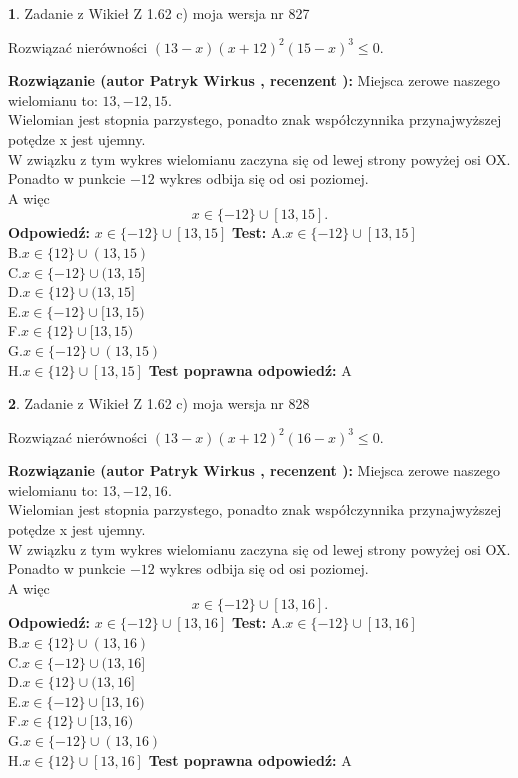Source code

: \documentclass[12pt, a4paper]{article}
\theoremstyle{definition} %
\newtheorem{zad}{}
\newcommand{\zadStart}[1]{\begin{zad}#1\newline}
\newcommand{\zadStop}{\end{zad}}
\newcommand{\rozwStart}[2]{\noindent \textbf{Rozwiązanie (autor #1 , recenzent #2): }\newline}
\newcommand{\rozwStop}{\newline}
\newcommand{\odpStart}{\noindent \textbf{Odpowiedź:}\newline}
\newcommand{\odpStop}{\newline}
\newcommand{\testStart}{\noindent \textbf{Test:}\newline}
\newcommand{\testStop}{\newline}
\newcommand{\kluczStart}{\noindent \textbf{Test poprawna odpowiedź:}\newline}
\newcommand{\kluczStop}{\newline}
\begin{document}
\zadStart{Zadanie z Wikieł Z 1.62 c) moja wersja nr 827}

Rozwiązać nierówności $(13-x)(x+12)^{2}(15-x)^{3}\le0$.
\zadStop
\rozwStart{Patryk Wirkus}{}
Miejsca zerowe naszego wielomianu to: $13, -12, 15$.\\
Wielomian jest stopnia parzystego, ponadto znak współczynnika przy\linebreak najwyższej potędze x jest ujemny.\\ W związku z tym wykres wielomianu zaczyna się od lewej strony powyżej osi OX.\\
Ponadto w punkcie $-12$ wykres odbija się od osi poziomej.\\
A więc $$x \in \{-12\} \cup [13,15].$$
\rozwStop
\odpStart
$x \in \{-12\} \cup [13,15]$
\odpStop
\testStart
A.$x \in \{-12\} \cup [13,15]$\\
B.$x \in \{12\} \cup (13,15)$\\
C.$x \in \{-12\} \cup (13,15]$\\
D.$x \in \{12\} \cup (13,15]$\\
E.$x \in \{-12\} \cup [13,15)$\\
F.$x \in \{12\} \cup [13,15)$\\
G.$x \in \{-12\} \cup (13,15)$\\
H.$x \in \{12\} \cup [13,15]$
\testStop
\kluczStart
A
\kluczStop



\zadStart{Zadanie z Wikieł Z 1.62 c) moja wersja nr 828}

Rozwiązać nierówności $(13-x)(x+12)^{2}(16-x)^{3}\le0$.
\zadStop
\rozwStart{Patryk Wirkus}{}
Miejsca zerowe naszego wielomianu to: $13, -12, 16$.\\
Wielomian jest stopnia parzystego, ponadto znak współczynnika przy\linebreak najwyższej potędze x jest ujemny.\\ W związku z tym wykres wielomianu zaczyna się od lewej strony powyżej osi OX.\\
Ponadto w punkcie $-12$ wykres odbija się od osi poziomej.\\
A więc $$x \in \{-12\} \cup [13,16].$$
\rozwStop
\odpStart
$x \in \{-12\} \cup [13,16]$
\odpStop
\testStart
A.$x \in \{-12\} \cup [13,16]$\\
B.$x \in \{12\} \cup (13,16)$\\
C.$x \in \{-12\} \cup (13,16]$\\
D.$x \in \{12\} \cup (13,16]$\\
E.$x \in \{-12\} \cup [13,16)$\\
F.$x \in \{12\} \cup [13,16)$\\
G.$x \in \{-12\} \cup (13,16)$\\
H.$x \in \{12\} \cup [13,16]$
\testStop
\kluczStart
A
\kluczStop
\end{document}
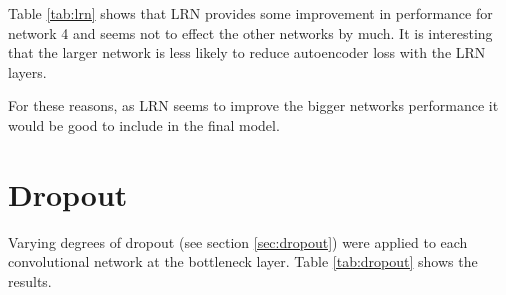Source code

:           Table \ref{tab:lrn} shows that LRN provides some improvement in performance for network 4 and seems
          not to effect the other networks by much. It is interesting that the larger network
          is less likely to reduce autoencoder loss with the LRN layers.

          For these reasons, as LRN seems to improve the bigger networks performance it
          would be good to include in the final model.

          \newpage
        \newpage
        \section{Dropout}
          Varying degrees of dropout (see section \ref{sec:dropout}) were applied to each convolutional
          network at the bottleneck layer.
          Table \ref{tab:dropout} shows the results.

===

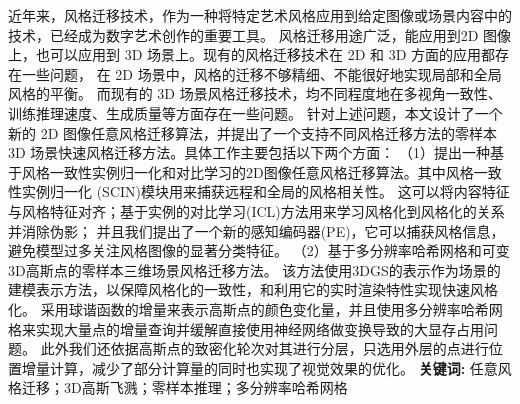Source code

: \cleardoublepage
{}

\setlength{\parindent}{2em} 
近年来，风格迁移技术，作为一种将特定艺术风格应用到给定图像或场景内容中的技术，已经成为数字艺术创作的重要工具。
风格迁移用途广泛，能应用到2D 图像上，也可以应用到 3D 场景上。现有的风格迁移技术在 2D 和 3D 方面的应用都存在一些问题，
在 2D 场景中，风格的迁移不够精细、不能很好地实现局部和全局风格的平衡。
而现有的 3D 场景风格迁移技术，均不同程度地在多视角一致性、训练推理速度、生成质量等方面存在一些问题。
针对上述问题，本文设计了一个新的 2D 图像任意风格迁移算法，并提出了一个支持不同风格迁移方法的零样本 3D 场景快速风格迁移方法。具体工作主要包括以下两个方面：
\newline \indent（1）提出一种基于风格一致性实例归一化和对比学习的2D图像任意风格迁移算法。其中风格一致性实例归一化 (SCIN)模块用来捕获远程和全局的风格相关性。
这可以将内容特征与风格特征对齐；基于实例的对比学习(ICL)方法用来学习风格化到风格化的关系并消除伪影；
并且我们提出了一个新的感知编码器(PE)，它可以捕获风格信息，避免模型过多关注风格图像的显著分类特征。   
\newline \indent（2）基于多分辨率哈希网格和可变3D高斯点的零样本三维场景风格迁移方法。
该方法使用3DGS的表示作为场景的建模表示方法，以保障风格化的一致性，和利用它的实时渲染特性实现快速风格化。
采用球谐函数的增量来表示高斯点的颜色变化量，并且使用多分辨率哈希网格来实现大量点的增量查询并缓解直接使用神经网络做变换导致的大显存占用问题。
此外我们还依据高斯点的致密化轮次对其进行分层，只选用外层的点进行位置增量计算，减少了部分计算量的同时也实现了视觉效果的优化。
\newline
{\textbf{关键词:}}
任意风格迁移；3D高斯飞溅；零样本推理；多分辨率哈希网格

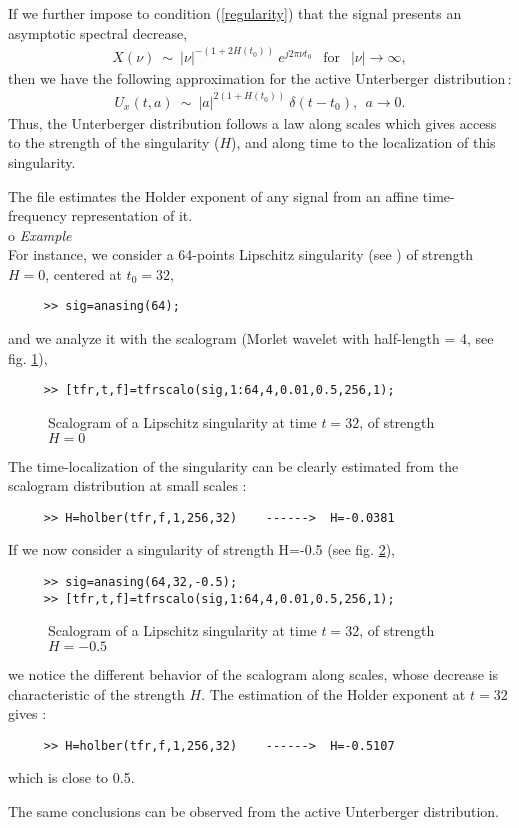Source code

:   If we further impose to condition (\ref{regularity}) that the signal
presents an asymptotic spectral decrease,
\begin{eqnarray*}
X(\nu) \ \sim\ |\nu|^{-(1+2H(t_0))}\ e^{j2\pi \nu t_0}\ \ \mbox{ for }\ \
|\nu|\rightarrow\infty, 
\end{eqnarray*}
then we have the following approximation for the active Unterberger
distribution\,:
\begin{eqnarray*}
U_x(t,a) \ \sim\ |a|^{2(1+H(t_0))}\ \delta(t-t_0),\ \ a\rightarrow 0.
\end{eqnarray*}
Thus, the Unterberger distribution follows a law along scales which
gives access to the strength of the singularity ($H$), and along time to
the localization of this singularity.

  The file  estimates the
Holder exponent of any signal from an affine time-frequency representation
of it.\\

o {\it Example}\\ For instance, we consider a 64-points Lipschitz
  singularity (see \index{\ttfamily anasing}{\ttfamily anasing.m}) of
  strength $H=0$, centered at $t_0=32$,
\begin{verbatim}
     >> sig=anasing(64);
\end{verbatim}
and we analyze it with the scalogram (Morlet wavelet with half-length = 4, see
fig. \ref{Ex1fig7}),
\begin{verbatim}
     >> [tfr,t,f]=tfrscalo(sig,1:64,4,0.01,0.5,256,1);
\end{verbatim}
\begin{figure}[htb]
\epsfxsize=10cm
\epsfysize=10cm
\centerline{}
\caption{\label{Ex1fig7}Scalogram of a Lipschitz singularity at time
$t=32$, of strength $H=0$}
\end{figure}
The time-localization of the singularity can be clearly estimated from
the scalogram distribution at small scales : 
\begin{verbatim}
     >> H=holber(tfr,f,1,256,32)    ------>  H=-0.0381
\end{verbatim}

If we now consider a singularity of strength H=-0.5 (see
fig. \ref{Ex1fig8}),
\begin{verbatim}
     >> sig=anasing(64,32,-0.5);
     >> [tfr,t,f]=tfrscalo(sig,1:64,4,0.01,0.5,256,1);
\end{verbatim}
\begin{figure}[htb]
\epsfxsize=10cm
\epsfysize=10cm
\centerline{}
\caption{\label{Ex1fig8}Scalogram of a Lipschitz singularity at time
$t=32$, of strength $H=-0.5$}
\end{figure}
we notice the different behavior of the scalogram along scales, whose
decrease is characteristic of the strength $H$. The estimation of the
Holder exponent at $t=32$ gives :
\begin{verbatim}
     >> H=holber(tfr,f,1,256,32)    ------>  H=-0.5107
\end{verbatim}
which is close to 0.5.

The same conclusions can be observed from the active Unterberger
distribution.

===

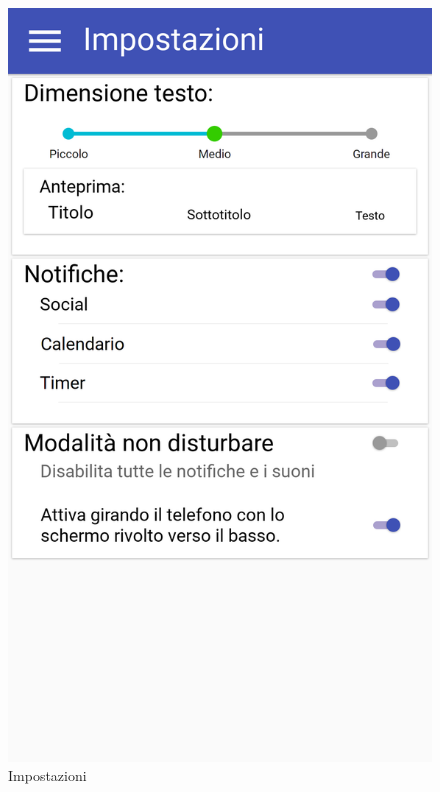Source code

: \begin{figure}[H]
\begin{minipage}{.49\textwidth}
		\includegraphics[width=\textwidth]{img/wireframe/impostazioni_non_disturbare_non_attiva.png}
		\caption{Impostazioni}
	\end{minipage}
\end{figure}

===

Using the records above, select and copy every line that has the word "zerowe".

Response to the exercise →
Miejsca zerowe naszego wielomianu to: $13, -12, 15$.\\
Miejsca zerowe naszego wielomianu to: $13, -12, 16$.\\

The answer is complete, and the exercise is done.